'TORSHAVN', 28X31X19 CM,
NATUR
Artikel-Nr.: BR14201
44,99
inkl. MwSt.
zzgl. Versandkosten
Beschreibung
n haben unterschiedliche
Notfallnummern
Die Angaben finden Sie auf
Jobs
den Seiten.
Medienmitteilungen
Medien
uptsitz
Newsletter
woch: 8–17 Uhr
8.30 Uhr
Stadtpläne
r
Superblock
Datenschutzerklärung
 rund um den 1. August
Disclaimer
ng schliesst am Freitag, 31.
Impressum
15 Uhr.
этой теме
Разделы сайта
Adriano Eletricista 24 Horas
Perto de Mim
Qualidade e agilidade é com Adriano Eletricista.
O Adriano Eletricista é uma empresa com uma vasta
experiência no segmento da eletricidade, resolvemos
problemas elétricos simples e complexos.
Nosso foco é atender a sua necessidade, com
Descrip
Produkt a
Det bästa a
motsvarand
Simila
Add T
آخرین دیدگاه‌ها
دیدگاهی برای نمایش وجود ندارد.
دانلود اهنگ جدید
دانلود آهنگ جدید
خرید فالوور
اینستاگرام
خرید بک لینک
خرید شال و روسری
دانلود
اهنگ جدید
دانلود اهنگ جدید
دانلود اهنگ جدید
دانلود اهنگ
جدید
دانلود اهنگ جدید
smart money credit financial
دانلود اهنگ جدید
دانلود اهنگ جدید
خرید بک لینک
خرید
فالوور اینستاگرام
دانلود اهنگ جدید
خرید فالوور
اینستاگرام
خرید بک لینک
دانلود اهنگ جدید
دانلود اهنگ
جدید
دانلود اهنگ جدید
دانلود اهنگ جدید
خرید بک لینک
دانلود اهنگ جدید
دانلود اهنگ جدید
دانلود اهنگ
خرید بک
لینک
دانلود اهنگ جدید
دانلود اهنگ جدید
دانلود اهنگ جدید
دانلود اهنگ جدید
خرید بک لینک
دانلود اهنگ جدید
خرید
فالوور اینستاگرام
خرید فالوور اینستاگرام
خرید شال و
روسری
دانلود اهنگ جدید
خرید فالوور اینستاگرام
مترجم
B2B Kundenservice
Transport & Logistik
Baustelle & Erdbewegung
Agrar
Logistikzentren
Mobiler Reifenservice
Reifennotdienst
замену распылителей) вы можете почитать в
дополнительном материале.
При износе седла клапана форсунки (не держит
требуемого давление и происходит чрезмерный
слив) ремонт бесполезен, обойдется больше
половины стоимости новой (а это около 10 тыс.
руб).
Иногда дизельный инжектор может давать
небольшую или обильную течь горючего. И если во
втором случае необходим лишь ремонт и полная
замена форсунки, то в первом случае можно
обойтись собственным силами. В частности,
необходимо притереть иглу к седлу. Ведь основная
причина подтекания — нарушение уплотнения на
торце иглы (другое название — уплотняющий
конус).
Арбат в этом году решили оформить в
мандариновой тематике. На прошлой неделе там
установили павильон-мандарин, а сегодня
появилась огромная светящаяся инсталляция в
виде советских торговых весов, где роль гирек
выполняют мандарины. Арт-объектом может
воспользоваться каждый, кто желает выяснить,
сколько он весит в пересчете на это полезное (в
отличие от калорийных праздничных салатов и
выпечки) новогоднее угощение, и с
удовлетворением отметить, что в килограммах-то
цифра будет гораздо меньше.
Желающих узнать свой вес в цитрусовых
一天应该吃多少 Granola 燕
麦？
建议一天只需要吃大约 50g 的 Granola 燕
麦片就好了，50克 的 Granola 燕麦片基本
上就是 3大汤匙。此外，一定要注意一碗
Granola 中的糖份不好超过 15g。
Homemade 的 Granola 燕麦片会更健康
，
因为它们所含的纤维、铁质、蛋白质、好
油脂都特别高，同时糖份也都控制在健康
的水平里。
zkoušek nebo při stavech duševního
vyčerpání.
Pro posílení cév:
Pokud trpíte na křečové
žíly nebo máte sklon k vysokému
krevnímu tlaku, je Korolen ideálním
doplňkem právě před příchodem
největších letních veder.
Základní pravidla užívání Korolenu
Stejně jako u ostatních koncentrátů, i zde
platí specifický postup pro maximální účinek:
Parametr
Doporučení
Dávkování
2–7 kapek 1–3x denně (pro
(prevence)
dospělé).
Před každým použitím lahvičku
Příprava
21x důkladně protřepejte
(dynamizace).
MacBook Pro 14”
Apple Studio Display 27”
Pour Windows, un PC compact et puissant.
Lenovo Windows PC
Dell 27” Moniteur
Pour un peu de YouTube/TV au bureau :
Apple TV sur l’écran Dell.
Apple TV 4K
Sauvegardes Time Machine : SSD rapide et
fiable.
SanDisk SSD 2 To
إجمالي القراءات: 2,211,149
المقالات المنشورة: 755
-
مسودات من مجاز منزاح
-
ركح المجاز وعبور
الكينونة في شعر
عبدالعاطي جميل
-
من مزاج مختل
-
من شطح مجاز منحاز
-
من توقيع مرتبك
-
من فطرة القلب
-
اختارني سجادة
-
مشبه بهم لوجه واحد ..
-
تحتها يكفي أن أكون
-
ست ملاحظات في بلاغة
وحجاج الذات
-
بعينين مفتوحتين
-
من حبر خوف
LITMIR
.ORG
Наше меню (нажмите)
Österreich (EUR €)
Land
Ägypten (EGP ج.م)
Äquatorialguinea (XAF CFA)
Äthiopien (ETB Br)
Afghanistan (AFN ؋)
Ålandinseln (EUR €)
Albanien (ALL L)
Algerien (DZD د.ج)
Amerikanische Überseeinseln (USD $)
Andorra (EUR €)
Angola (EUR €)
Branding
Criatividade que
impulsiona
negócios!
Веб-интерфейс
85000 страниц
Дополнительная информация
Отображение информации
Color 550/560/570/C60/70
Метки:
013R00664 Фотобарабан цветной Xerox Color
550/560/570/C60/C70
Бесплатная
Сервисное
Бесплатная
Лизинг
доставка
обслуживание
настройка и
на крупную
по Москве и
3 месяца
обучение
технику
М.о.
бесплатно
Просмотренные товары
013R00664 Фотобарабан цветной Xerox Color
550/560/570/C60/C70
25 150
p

|---|

**Work request:** Turn the lines of text from all the rows into one numbered list, skipping any blank lines.

**Written answer:**
1. 'TORSHAVN', 28X31X19 CM,
2. NATUR
3. Artikel-Nr.: BR14201
4. 44,99
5. inkl. MwSt.
6. zzgl. Versandkosten
7. Beschreibung
8. n haben unterschiedliche
9. Notfallnummern
10. Die Angaben finden Sie auf
11. Jobs
12. den Seiten.
13. Medienmitteilungen
14. Medien
15. uptsitz
16. Newsletter
17. woch: 8–17 Uhr
18. 8.30 Uhr
19. Stadtpläne
20. r
21. Superblock
22. Datenschutzerklärung
23.  rund um den 1. August
24. Disclaimer
25. ng schliesst am Freitag, 31.
26. Impressum
27. 15 Uhr.
28. этой теме
29. Разделы сайта
30. Adriano Eletricista 24 Horas
31. Perto de Mim
32. Qualidade e agilidade é com Adriano Eletricista.
33. O Adriano Eletricista é uma empresa com uma vasta
34. experiência no segmento da eletricidade, resolvemos
35. problemas elétricos simples e complexos.
36. Nosso foco é atender a sua necessidade, com
37. Descrip
38. Produkt a
39. Det bästa a
40. motsvarand
41. Simila
42. Add T
43. آخرین دیدگاه‌ها
44. دیدگاهی برای نمایش وجود ندارد.
45. دانلود اهنگ جدید
46. دانلود آهنگ جدید
47. خرید فالوور
48. اینستاگرام
49. خرید بک لینک
50. خرید شال و روسری
51. دانلود
52. اهنگ جدید
53. دانلود اهنگ جدید
54. دانلود اهنگ جدید
55. دانلود اهنگ
56. جدید
57. دانلود اهنگ جدید
58. smart money credit financial
59. دانلود اهنگ جدید
60. دانلود اهنگ جدید
61. خرید بک لینک
62. خرید
63. فالوور اینستاگرام
64. دانلود اهنگ جدید
65. خرید فالوور
66. اینستاگرام
67. خرید بک لینک
68. دانلود اهنگ جدید
69. دانلود اهنگ
70. جدید
71. دانلود اهنگ جدید
72. دانلود اهنگ جدید
73. خرید بک لینک
74. دانلود اهنگ جدید
75. دانلود اهنگ جدید
76. دانلود اهنگ
77. خرید بک
78. لینک
79. دانلود اهنگ جدید
80. دانلود اهنگ جدید
81. دانلود اهنگ جدید
82. دانلود اهنگ جدید
83. خرید بک لینک
84. دانلود اهنگ جدید
85. خرید
86. فالوور اینستاگرام
87. خرید فالوور اینستاگرام
88. خرید شال و
89. روسری
90. دانلود اهنگ جدید
91. خرید فالوور اینستاگرام
92. مترجم
93. B2B Kundenservice
94. Transport & Logistik
95. Baustelle & Erdbewegung
96. Agrar
97. Logistikzentren
98. Mobiler Reifenservice
99. Reifennotdienst
100. замену распылителей) вы можете почитать в
101. дополнительном материале.
102. При износе седла клапана форсунки (не держит
103. требуемого давление и происходит чрезмерный
104. слив) ремонт бесполезен, обойдется больше
105. половины стоимости новой (а это около 10 тыс.
106. руб).
107. Иногда дизельный инжектор может давать
108. небольшую или обильную течь горючего. И если во
109. втором случае необходим лишь ремонт и полная
110. замена форсунки, то в первом случае можно
111. обойтись собственным силами. В частности,
112. необходимо притереть иглу к седлу. Ведь основная
113. причина подтекания — нарушение уплотнения на
114. торце иглы (другое название — уплотняющий
115. конус).
116. Арбат в этом году решили оформить в
117. мандариновой тематике. На прошлой неделе там
118. установили павильон-мандарин, а сегодня
119. появилась огромная светящаяся инсталляция в
120. виде советских торговых весов, где роль гирек
121. выполняют мандарины. Арт-объектом может
122. воспользоваться каждый, кто желает выяснить,
123. сколько он весит в пересчете на это полезное (в
124. отличие от калорийных праздничных салатов и
125. выпечки) новогоднее угощение, и с
126. удовлетворением отметить, что в килограммах-то
127. цифра будет гораздо меньше.
128. Желающих узнать свой вес в цитрусовых
129. 一天应该吃多少 Granola 燕
130. 麦？
131. 建议一天只需要吃大约 50g 的 Granola 燕
132. 麦片就好了，50克 的 Granola 燕麦片基本
133. 上就是 3大汤匙。此外，一定要注意一碗
134. Granola 中的糖份不好超过 15g。
135. Homemade 的 Granola 燕麦片会更健康
136. ，
137. 因为它们所含的纤维、铁质、蛋白质、好
138. 油脂都特别高，同时糖份也都控制在健康
139. 的水平里。
140. zkoušek nebo při stavech duševního
141. vyčerpání.
142. Pro posílení cév:
143. Pokud trpíte na křečové
144. žíly nebo máte sklon k vysokému
145. krevnímu tlaku, je Korolen ideálním
146. doplňkem právě před příchodem
147. největších letních veder.
148. Základní pravidla užívání Korolenu
149. Stejně jako u ostatních koncentrátů, i zde
150. platí specifický postup pro maximální účinek:
151. Parametr
152. Doporučení
153. Dávkování
154. 2–7 kapek 1–3x denně (pro
155. (prevence)
156. dospělé).
157. Před každým použitím lahvičku
158. Příprava
159. 21x důkladně protřepejte
160. (dynamizace).
161. MacBook Pro 14”
162. Apple Studio Display 27”
163. Pour Windows, un PC compact et puissant.
164. Lenovo Windows PC
165. Dell 27” Moniteur
166. Pour un peu de YouTube/TV au bureau :
167. Apple TV sur l’écran Dell.
168. Apple TV 4K
169. Sauvegardes Time Machine : SSD rapide et
170. fiable.
171. SanDisk SSD 2 To
172. إجمالي القراءات: 2,211,149
173. المقالات المنشورة: 755
174. -
175. مسودات من مجاز منزاح
176. -
177. ركح المجاز وعبور
178. الكينونة في شعر
179. عبدالعاطي جميل
180. -
181. من مزاج مختل
182. -
183. من شطح مجاز منحاز
184. -
185. من توقيع مرتبك
186. -
187. من فطرة القلب
188. -
189. اختارني سجادة
190. -
191. مشبه بهم لوجه واحد ..
192. -
193. تحتها يكفي أن أكون
194. -
195. ست ملاحظات في بلاغة
196. وحجاج الذات
197. -
198. بعينين مفتوحتين
199. -
200. من حبر خوف
201. LITMIR
202. .ORG
203. Наше меню (нажмите)
204. Österreich (EUR €)
205. Land
206. Ägypten (EGP ج.م)
207. Äquatorialguinea (XAF CFA)
208. Äthiopien (ETB Br)
209. Afghanistan (AFN ؋)
210. Ålandinseln (EUR €)
211. Albanien (ALL L)
212. Algerien (DZD د.ج)
213. Amerikanische Überseeinseln (USD $)
214. Andorra (EUR €)
215. Angola (EUR €)
216. Branding
217. Criatividade que
218. impulsiona
219. negócios!
220. Веб-интерфейс
221. 85000 страниц
222. Дополнительная информация
223. Отображение информации
224. Color 550/560/570/C60/70
225. Метки:
226. 013R00664 Фотобарабан цветной Xerox Color
227. 550/560/570/C60/C70
228. Бесплатная
229. Сервисное
230. Бесплатная
231. Лизинг
232. доставка
233. обслуживание
234. настройка и
235. на крупную
236. по Москве и
237. 3 месяца
238. обучение
239. технику
240. М.о.
241. бесплатно
242. Просмотренные товары
243. 013R00664 Фотобарабан цветной Xerox Color
244. 550/560/570/C60/C70
245. 25 150
246. p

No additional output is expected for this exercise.